Unlike in WhatsApp, nobody could take over your Telegram account by simply sending you a photo

Unlike in WhatsApp, nobody could take over your Telegram account by simply sending you a photo

Telegram

A company called Check Point has discovered a way of taking over a WhatsApp account provided that your target simply opened a photo you sent them. No additional actions from the target were required. Some media reported that "the same" vulnerability was discovered in Telegram.

This is not true, Telegram never had this issue.

What did you have?

Last week, Check Point pointed out a different issue in Telegram Web that was based on the same idea, but had very different implications for the end user. For this version to work, you had to convince your target to do exactly the following:

1. Hit 'Play' to start watching a malicious video via Telegram Web in Chrome. (At this point a WhatsApp account is already compromised, but nothing happens in Telegram.)

2. Then, as the video is already playing, right-click on the running video and select "open in a new tab" from the menu.

Your target had to do exactly that, in this exact order. Also note:

  • This did not work if you simply opened the 'play video' link in a new tab. No effect.
  • This did not work in any browsers other than Chrome.
  • This is naturally irrelevant for Telegram Desktop or any of our other apps.
  • We still fixed this immediately, of course.

As you can see, the attack against Telegram required very special conditions and very unusual actions from the targeted user to succeed.
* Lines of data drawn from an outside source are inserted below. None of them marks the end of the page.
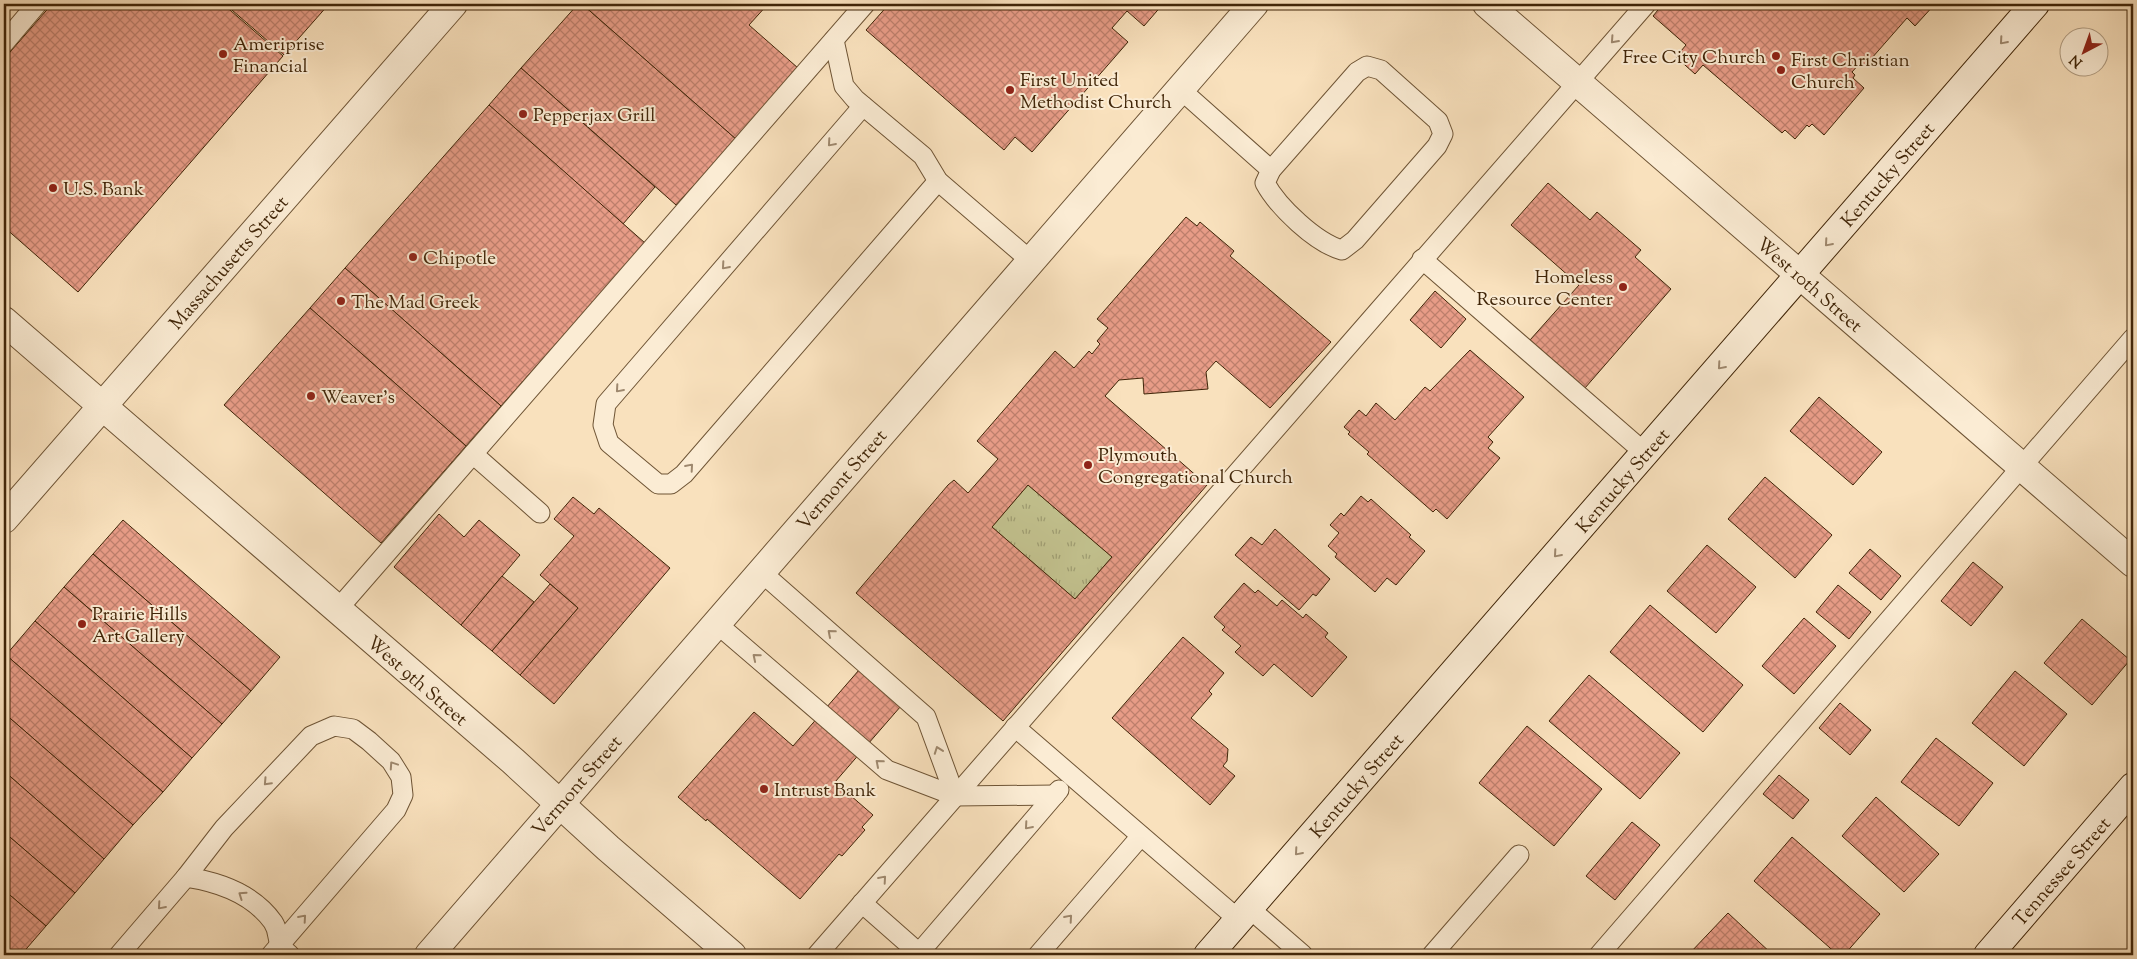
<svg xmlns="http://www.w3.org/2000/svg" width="2137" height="959" font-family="'Sorts Mill Goudy',serif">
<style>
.park{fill:url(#park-tufts);stroke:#81734b}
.building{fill:url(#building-cross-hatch);stroke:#402508;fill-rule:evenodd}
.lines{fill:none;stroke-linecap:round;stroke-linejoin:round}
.service-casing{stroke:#6e5435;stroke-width:21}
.minor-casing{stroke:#6e5435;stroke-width:30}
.tertiary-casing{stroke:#6e5435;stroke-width:30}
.secondary-casing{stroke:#402508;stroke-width:30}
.service{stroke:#fbecd4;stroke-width:19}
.minor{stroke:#fbecd4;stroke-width:28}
.tertiary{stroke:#fbecd4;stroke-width:28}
.secondary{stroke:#fbecd4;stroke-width:28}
.oneway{stroke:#9e886e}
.poi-dot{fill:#8f2418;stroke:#fbecd4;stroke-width:2}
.labels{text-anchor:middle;stroke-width:4;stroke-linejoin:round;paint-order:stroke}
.poi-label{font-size:19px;fill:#402508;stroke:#fbecd4;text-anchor:start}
.street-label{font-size:19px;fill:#402508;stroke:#fbecd4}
</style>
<defs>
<pattern id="park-tufts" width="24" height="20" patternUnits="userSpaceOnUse" patternTransform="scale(1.25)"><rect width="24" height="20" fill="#c2c18e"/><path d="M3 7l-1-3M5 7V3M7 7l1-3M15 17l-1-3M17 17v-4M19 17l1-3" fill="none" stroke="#9f9d72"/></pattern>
<pattern id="building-cross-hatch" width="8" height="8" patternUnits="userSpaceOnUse" patternTransform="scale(1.25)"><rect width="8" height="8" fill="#e79c87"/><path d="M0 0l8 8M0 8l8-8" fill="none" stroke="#bd7f6c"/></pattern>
</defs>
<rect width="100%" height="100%" fill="#f9e1bd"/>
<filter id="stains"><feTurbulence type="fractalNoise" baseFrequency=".004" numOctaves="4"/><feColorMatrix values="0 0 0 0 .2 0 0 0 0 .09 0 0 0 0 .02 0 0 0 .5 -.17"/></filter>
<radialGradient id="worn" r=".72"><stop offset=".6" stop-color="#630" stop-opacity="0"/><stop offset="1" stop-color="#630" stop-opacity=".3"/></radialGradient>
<path class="park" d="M1028,485L1112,557L1075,599L992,527Z"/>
<g class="building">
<path d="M52,4H223L283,56L78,292L4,227V59Z"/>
<path d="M225,4H329L284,55Z"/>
<path d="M578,4H582L736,139L676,205L521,68Z"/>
<path d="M582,4H768L749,25L798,68L736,139Z"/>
<path d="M889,4H1163L1144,26L1127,11L1112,28L1128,42L1032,152L1015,137L1004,150L866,30Z"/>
<path d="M1663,4H1935L1915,26L1907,18L1864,67L1860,63L1852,72L1855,75L1853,78L1864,88L1824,135L1812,124L1809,127L1807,125L1795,139L1785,130L1782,133L1703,65L1695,74L1676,57L1686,45L1653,16Z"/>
<path d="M521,68L655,187L623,224L489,105Z"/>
<path d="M489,105L645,243L501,406L345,268Z"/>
<path d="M1548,183L1590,220L1597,212L1641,250L1635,257L1671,289L1585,388L1530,340L1579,285L1511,225Z"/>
<path d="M1186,217L1197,226L1200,222L1234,251L1230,256L1331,342L1270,408L1216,361L1206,372L1208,389L1144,394L1143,378L1119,380L1105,396L1207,485L1003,721L856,593L948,485L954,480L968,493L998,459L977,441L1055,351L1074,368L1089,351L1092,354L1100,344L1097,341L1108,328L1097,319ZM1028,485L1112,557L1075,599L992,527Z"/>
<path d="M345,268L501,406L466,446L310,308Z"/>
<path d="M1435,291L1466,319L1441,348L1410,320Z"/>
<path d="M310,308L466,446L381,543L224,405Z"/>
<path d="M1470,350L1524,397L1488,437L1493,442L1488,448L1500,458L1447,519L1436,509L1433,512L1367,454L1369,452L1348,434L1350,432L1344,427L1359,410L1366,416L1376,403L1395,420L1425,387L1430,391Z"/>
<path d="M1819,397L1882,452L1853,485L1790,431Z"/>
<path d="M1765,477L1832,535L1795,578L1728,519Z"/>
<path d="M1361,496L1368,502L1371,499L1411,535L1409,537L1425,551L1396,585L1387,578L1375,592L1335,557L1337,554L1328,546L1339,533L1330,525L1341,513L1344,516Z"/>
<path d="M573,497L594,514L599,508L670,568L554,704L520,675L578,608L540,575L574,536L554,519Z"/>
<path d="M439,514L464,537L479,520L520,555L461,625L394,567Z"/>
<path d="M123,520L280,657L251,691L93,554Z"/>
<path d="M1275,529L1330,579L1316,596L1313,594L1299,610L1235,555L1251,537L1262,545Z"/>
<path d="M1707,545L1756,587L1716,633L1667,591Z"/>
<path d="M1870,549L1901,576L1881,600L1849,573Z"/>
<path d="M93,554L251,691L222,724L64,587Z"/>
<path d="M1973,562L2003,587L1971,626L1941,601Z"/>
<path d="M502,576L534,602L492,651L461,625Z"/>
<path d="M1244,583L1255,593L1258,590L1277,606L1282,600L1303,618L1306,614L1328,633L1325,637L1347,657L1312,697L1274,664L1263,676L1235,652L1241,646L1222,630L1225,627L1214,617Z"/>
<path d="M550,584L578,608L520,675L492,651Z"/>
<path d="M1838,585L1871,612L1849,639L1816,612Z"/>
<path d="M64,587L222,724L192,758L35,621Z"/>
<path d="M1650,605L1743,685L1703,732L1610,652Z"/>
<path d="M1804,618L1836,646L1794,694L1762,666Z"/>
<path d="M2082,619L2130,660L2092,705L2044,663Z"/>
<path d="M35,621L192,758L163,792L6,655Z"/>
<path d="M1183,637L1224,673L1209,691L1212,694L1191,718L1228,749L1227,761L1223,766L1235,776L1210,805L1112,718Z"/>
<path d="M6,655L163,792L133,825L4,713Z"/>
<path d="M859,670L901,706L835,782L873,815L862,827L865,830L842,856L839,854L800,899L707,819L706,821L678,797L754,712L793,746Z"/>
<path d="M2015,671L2067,714L2024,766L1972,723Z"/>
<path d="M1589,675L1680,753L1640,799L1549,721Z"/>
<path d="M1840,703L1871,730L1850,755L1819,728Z"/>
<path d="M4,713L133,825L104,859L4,771Z"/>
<path d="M1527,726L1602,789L1554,846L1479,783Z"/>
<path d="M1936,738L1993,783L1959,826L1901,782Z"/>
<path d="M4,771L104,859L75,893L4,832Z"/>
<path d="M1779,775L1809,800L1793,819L1763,794Z"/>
<path d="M1876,797L1939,854L1904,892L1842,836Z"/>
<path d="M1632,822L1660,845L1615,900L1586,876Z"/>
<path d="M4,832L75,893L46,926L4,890Z"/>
<path d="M1792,837L1880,914L1844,955H1838L1754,881Z"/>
<path d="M4,890L46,926L21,955H10L4,949Z"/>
<path d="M1728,913L1773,955L1689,954Z"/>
<path d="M2133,945V955H2131L2127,952Z"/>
</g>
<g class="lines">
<g class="service-casing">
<g id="service">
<path d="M834,40L844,86L855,99L923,156L938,181L1031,261"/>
<path d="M4,43L37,4"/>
<path d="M1367,66L1381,70L1438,121L1443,134L1437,146L1355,240L1342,250C1316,243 1278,207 1265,183L1271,170L1357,72Z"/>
<path d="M1180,89L1271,170"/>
<path d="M863,106L606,404L603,425L609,443L658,484H671L684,474L938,181"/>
<path d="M1422,259L1645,453"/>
<path d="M473,454L540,513"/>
<path d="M761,572L926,717L955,796"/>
<path d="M337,610L865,4"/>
<path d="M716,623L887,770L955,796L1055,795"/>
<path d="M1015,727L1239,920"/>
<path d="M186,877C219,882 253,894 273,922C282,936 272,940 290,955"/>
<path d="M862,903L921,955"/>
<path d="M1249,908L1303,955"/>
<path d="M919,953L1059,790"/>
<path d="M119,955L186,877L224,828L311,736L334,726L353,729L369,741L391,761L401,777L403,795L396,810L271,955"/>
<path d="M817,955L1646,4"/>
<path d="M1038,955L1141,836"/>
<path d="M1432,955L1519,855"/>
<path d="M1599,955L2133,338"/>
</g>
</g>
<g class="minor-casing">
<path id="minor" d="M1487,4L2133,563"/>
</g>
<g class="tertiary-casing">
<g id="tertiary">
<path d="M4,321L513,761L608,848L732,955"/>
<path d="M4,519L453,4"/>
<path d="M429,955L1254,4"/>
</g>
</g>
<g class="secondary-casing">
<g id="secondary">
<path d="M1208,955L2035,4"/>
<path d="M1988,955L2133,787"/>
</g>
</g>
<use href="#service" class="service"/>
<use href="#minor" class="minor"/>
<use href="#tertiary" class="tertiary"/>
<use href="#secondary" class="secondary"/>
</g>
<defs><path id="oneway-chevron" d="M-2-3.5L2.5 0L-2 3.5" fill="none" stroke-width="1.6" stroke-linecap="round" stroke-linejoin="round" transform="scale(1.25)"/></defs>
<g class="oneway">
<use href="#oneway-chevron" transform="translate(1614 40) rotate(132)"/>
<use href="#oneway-chevron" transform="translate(2003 41) rotate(131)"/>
<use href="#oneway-chevron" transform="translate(831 143) rotate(131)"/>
<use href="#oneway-chevron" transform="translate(1828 243) rotate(131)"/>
<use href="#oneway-chevron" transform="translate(725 266) rotate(131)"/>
<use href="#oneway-chevron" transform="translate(1721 366) rotate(131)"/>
<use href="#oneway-chevron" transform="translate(619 389) rotate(131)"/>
<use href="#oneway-chevron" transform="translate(690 467) rotate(-49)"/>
<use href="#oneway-chevron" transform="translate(1557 554) rotate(131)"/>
<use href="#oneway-chevron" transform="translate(831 633) rotate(-139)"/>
<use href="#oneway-chevron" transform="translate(756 657) rotate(-140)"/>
<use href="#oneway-chevron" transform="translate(938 750) rotate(-110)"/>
<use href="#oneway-chevron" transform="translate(879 763) rotate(-139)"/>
<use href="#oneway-chevron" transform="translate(393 765) rotate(-124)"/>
<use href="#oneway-chevron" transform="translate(267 782) rotate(133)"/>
<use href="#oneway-chevron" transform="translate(1028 826) rotate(131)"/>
<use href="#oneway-chevron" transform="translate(1298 852) rotate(131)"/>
<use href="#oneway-chevron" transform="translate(883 879) rotate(-49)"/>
<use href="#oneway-chevron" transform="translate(242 895) rotate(-145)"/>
<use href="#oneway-chevron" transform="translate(161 906) rotate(131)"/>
<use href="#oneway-chevron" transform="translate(303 918) rotate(-49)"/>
<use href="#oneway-chevron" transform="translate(1069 918) rotate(-49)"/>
</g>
<g class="poi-dot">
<circle cx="223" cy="54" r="5"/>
<circle cx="1776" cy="56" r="5"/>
<circle cx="1781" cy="70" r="5"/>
<circle cx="1010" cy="90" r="5"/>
<circle cx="523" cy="114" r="5"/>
<circle cx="53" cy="188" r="5"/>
<circle cx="413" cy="257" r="5"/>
<circle cx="1623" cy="287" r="5"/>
<circle cx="341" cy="301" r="5"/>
<circle cx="311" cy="396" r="5"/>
<circle cx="1088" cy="465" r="5"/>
<circle cx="82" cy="624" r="5"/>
<circle cx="764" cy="789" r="5"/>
</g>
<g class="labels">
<g class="poi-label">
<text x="233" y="50">Ameriprise<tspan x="233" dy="22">Financial</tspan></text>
<text x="1766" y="63" text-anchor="end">Free City Church</text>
<text x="1791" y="66">First Christian<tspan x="1791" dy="22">Church</tspan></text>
<text x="1020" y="86">First United<tspan x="1020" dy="22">Methodist Church</tspan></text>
<text x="533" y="121">Pepperjax Grill</text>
<text x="63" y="195">U.S. Bank</text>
<text x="423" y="264">Chipotle</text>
<text x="1613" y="283" text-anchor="end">Homeless<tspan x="1613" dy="22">Resource Center</tspan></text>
<text x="351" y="308">The Mad Greek</text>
<text x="321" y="403">Weaver's</text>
<text x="1098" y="461">Plymouth<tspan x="1098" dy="22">Congregational Church</tspan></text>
<text x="92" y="620">Prairie Hills<tspan x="92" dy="22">Art Gallery</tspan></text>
<text x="774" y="796">Intrust Bank</text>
</g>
<g class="street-label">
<text transform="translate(1887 174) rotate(-49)" y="7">Kentucky Street</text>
<text transform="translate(228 262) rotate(-49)" y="7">Massachusetts Street</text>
<text transform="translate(1810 284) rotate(41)" y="7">West 10th Street</text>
<text transform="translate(841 479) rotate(-49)" y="7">Vermont Street</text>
<text transform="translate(1622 480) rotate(-49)" y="7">Kentucky Street</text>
<text transform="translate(418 680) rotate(41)" y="7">West 9th Street</text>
<text transform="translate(576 785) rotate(-49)" y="7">Vermont Street</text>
<text transform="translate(1356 785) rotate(-49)" y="7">Kentucky Street</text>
<text transform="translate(2061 871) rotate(-49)" y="7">Tennessee Street</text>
</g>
</g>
<rect width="2137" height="959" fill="none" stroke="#f9e1bd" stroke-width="20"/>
<rect x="5" y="5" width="2127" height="949" fill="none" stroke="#402508" stroke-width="2.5"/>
<rect x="10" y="10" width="2117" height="939" fill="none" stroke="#402508"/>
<g transform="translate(2084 52) rotate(221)"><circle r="24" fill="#fbecd4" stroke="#b09c82"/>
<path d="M0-4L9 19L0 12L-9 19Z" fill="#8f2418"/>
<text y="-8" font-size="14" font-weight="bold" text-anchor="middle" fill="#402508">N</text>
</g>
<rect width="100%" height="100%" filter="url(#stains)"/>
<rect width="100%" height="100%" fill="url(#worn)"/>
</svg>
Why the skewed reporting then?

Many media wrongly reported that Telegram had the same issue as WhatsApp. The reason they did this is because Check Point chose to write their post in a way to maximize its PR impact. This is not unusual for a security company seeking recognition. Still it's surprising that they were not satisfied with merely cashing in on the WhatsApp issue and included inaccurate statements about Telegram. For example:

Once the user clicks to open the malicious file, it allows the attacker to access WhatsApp’s and Telegram’s local storage, where user data is stored. From that point, the attacker can gain full access to the user’s account and account data.

The part about Telegram in this statement is not true. Sadly, it is now part of a barrage of articles written by mislead journalists all over the globe. So if you see a headline like "How one photo could have hacked your WhatsApp and Telegram accounts", feel free to tell the author that they've been duped by an irresponsible security company.

UPD 16.03.17: After numerous requests, Check Point updated their post a day later.

OK, so how do I know if this was used on my account in the past?

If you're a WhatsApp user, you don't. Sorry. That is, unless you are sure that all photos you've ever opened via WhatsApp Web were coming from legitimate sources.

If you're a Telegram user and use the web client instead of the desktop apps, try to remember if you ever did the strange trick described above. If, like all of us, you've never done anything like this, this doesn't concern you.